Auf einem Blatt Papier kritzelte sie kleine Figuren, die sie schließlich durch Striche miteinander verband, während sie mit einem Verwandten telefonierte, der sich von Zeit zu Zeit bei ihr meldete, um Eva nach ihrem Befinden zu befragen und von seiner Arbeit und Familie zu erzählen, zunächst harmonisch, dann in Meckereien mündend, die schließlich zu Fragen wurden, und am Ende war es eine bloße Aufforderung, jemand möge sich seiner annehmen, damit er nicht mit sich selbst alleine wäre. Eva war zu höflich, um ihn zu bitten, er möge sie nicht mehr anrufen. Das ärgerte sie, und vor allem spürte ihr Gegenüber nichts von ihrer Abneigung, so dass eine Art Gespräch stattfand, die Eva von Grund auf hasste, vielleicht deshalb, weil sie sich nicht dagegen wehren konnte. Später würde sie ständig über diesen Menschen und seine Probleme nachdenken müssen, sich fragen, ob er nicht die so heiß ersehnte Hilfe von ihr verdient habe und sie bloß egoistisch sei und womöglich entscheidend dazu beitrug, dass er keine Lösungen fände. Innerlich voller Ekel und Abscheu, im Verhalten freundlich und einfühlend, das Denken verwirrte sie, und nur für Momente halfen ihr kleine Gesetze und Prinzipien, sich von dem Durcheinander zu distanzieren – bis zum nächsten Mal.

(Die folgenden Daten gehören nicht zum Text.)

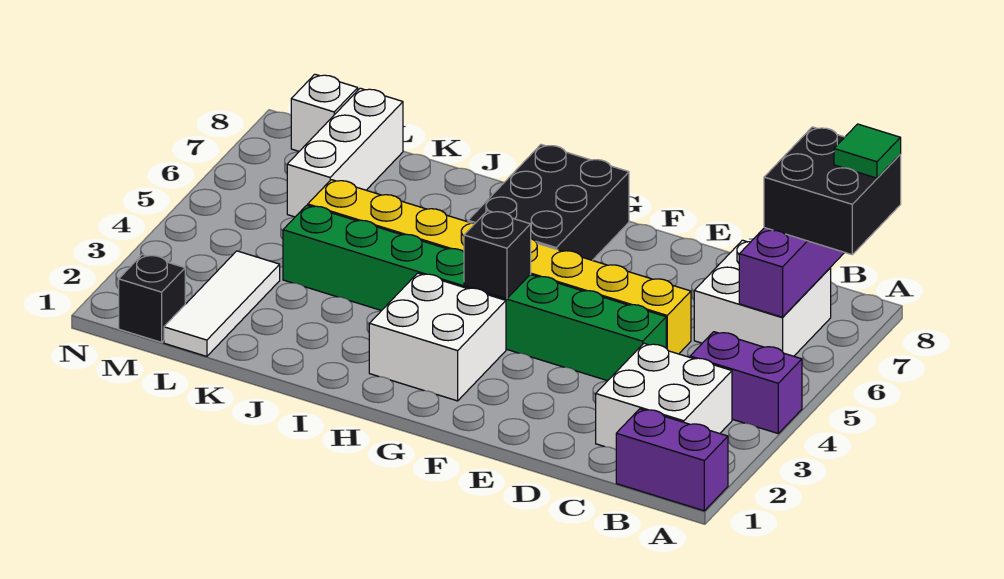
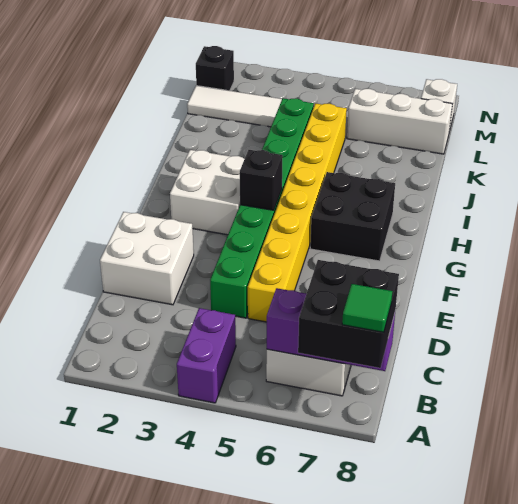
purple 1x2 brick [616,409,728,511] -> none
white 2x2 brick [596,343,732,450] -> white 2x2 brick moved to [100,212,194,305]
black 2x3 brick [468,145,629,260] -> black 2x2 brick [310,172,395,261]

„Bis zum nächsten Mal! Und halt die Ohren steif!“, verabschiedete sich der aufdringliche Anrufer. Eva legte den Hörer zögernd auf die Gabel, die keine mehr war, und verdrehte die Augen. „Dieser Schmarotzer!“, schimpfte sie vor sich hin und einige andere giftgeladene Lautgebilde, die hier nicht dokumentiert sein wollen.

Die Vergangenheit berührte sie mit den Zehenspitzen.

 

Aus "Eva und der Schlangenzüchter" von Jutta Riedel-Henck, 21.10.1991 – ? (letzte Aufzeichnungen aus dem Jahr 2000).